Wednesday, 23 May 2018

7x7

labyrinthine: the hand-rendered mazes and patterns of Polish architect Wacław Szpakowski

american pastoral: acclaimed writer Philip Roth has passed away, aged 85

unanswered questions: a transcript Facebook CEO’s session before the European Union Parliament, just days before the GDPR goes into effect

pivot: geopolitical power shift perhaps captured in the juxtaposition of two seminal summits

grids and greenways: a plush rug maps out the borough of Manhattan

data-points: US leaders analyse the causes of gun violence  

blopper reel: outtakes from Emmet Otter’s Jug-Band Christmas


streamlining

Our gratitude to Nag on the Lake for introducing us to the Franco-American industrial design pioneer Raymond Loewy whose multidisciplinary vision informs a magnitude of iconic brands and defining how form follows function.
Among his contributions are the interior of the Boeing Stratoliner, various locomotives, coaches, the Sears Coldspot refrigerator, the Schick electric razor, the Lincoln Continental, a jukebox, a version of the Coca-Cola bottle and the Coke can, Lucky Strikes cigarette packaging, subway cars plus the interior and living space of Skylab and the Concorde. Additionally, Loewy created logos for TWA, SPAR, Exxon, Shell and many others.
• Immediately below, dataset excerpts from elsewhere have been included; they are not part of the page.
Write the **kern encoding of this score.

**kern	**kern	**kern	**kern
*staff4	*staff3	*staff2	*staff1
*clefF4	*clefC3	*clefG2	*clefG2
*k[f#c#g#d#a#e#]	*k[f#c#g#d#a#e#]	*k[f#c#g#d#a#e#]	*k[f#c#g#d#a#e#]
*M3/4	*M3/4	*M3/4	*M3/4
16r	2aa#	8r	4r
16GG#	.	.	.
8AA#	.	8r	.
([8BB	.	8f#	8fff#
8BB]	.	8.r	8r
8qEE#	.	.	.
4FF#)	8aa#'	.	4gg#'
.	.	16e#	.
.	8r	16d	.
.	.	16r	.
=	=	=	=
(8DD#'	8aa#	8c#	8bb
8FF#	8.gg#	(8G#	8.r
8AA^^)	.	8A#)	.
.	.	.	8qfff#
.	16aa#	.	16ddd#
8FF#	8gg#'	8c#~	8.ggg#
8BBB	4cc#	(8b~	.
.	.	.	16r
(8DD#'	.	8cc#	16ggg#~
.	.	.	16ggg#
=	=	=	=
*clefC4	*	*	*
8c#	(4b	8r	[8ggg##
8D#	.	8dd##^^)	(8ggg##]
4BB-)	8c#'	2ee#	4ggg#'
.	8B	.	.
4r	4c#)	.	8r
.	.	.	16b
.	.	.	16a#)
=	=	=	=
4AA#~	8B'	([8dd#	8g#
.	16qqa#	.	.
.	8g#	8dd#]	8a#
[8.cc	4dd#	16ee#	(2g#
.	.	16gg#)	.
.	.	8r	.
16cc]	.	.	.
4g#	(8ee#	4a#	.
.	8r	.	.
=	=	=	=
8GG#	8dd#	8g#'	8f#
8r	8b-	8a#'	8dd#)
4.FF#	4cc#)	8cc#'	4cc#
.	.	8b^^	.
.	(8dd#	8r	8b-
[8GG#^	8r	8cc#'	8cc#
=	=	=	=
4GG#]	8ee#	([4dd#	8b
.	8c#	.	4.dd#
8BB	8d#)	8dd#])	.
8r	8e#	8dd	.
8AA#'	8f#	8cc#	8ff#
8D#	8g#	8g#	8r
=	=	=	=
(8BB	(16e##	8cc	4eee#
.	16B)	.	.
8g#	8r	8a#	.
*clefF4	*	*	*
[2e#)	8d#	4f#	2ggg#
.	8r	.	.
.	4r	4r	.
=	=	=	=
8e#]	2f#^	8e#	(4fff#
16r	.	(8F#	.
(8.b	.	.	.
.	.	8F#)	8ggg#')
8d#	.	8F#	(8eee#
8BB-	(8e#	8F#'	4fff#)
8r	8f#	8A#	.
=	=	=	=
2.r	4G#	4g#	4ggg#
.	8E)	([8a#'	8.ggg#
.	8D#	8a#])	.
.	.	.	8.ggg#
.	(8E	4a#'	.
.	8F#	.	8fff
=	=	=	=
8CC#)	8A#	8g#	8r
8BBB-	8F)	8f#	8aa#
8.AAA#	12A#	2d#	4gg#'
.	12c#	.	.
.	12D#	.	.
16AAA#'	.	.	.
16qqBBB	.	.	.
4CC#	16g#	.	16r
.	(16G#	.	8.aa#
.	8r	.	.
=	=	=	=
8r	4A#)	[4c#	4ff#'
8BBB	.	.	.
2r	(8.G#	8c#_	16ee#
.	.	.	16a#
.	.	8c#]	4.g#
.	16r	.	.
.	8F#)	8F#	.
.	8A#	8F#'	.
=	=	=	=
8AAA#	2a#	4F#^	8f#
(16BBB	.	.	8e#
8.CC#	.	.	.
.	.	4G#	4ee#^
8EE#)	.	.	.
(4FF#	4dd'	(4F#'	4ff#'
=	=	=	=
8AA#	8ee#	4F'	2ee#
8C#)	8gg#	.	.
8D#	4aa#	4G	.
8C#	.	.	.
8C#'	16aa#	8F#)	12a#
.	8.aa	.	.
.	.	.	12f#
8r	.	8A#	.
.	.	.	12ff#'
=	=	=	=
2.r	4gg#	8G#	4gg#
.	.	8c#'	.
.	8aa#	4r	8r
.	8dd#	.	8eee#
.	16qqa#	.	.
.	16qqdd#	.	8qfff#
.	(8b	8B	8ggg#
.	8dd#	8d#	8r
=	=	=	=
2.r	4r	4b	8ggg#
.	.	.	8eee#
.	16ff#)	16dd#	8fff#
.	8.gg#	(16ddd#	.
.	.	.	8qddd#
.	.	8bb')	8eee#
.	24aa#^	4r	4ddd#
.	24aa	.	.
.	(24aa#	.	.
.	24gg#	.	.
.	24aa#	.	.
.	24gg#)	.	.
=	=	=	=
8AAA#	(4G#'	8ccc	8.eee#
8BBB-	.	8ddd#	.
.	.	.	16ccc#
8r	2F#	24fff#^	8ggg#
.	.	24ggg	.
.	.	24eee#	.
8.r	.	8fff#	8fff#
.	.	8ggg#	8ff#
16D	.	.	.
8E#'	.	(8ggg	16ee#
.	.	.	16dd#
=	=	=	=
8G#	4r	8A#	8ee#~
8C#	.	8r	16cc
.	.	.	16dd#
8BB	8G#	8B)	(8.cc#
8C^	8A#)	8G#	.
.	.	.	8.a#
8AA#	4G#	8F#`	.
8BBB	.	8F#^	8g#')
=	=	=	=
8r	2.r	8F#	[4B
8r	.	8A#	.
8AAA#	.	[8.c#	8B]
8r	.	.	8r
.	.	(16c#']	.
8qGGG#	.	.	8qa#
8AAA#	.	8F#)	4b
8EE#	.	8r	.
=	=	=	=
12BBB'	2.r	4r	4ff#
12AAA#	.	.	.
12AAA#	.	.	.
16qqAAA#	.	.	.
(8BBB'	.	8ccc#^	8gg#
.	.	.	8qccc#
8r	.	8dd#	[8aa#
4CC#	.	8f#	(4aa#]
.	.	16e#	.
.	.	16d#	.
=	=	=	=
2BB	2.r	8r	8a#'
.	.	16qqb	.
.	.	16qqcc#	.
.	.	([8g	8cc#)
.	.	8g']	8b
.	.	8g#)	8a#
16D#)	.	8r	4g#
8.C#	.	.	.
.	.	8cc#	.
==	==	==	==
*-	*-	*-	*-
Go over to Nag on the Lake at the link up top to see an insightful 1979 CBS television interview with Loewy, dubbed by the press as the Man who Shaped America.

Tuesday, 22 May 2018

minutemen

Rummaging through the archives of the intrepid explorers at Amusing Planet, we came across a rather singular decommission of a former US defensive installation that effectively was only in service for a period of one day before being officially mothballed.
The remaining ensemble of buildings, including the pyramid-like housing of the Missile Site Radar and underground silos that held anti-ballistic missiles (rockets designed to disable in-coming weapons), of the Stanley R Mickelsen Safeguard Complex outside of the Grand Forks Air Base in the state of North Dakota were eventually purchased by a local Hutterite Colony (one of the Plain peoples) at an auction for half a million dollars in 2012 and was built in order to defend the arsenal of Minuteman missiles kept at the Air Base. Provisions of the 1972 Strategic Arms Limitation Talks (SALT I treaty) with the Soviet Union allowed signatories to equip themselves with a limited number of such anti-ballistic defences and the base in North Dakota was to be the first component of a large shielding, network. The base came on-line in April 1975 but would not achieve full operational capacity until 1 October 1975; the following day, the US legislature voted to deactivate the programme, recognising that militarily, it had little merit and could not justify the costs. After nearly a decade of development, Congress became convinced that the system devised by Bell Labs was a folly that would not deliver under actual assault and Safeguard was defunded. The new owners—who are attested pacifists—are charged with preserving the historic character of the site but I suppose otherwise are allowed to use it as they see fit. Be sure to visit Amusing Planet at the link up top to learn more and see a whole gallery of pictures of the base.

isonomia

Though I’d venture that the US has been undergoing its moment of constitutional crisis since installing a morally and financially bankrupt television reality show host and allowing his syndicate family to capture a purchase in government that will be a challenge to excise from their greedy, self-absorbed little hands, and though nothing comes as a surprise anymore in a world dilated by Trumpian times, this latest assault against justice and the primacy of law is pretty chilling.
Backed into a corner, Trump is trying to dismantle and discredit the FBI's investigation into Russian meddling by sewing the suggestion of partisanship behind it (isonomy is the principle that the law applies equally to all and that no one is above it), masking his own treason of unqualified narcissism that even bullying himself into a leadership role and its subsequent abdication of the responsibility that goes with it cannot even sate. Others in government and international observers know it’s the refuge of autocrats to pervert justice for their own gain and to silence dissent but those in a position to do something to reign in Trump are far too deep in the pockets of the lobbyists to speak up and the international community is recognising the fecklessness of faded power and influence. Omission and tacit-approval are indeed how the inviolable is violated.

Monday, 21 May 2018

playbill and pressbook

Though honoured and acknowledged throughout his career that spanned seven decades and intersected with the canon of every major producer, director and actor in Hollywood, the name Bill Gold, who passed away over the weekend at age 97, may not register for many though his signature style as the public face of cinema’s coming-attractions most certainly will be instantly recognisable. Establishing himself with a commission to do the publicity posters for Yankee Doodle Dandy in 1942, Gold created thousands of display materials for the box-office and bill-board, most prolific during the 1970s and 1980s—though coming out of semi-retirement to design posters for Mystic River and J. Edgar. Read a retrospective and sample a gallery of more of Gold’s iconic work at this American Film Institute profile from 2016.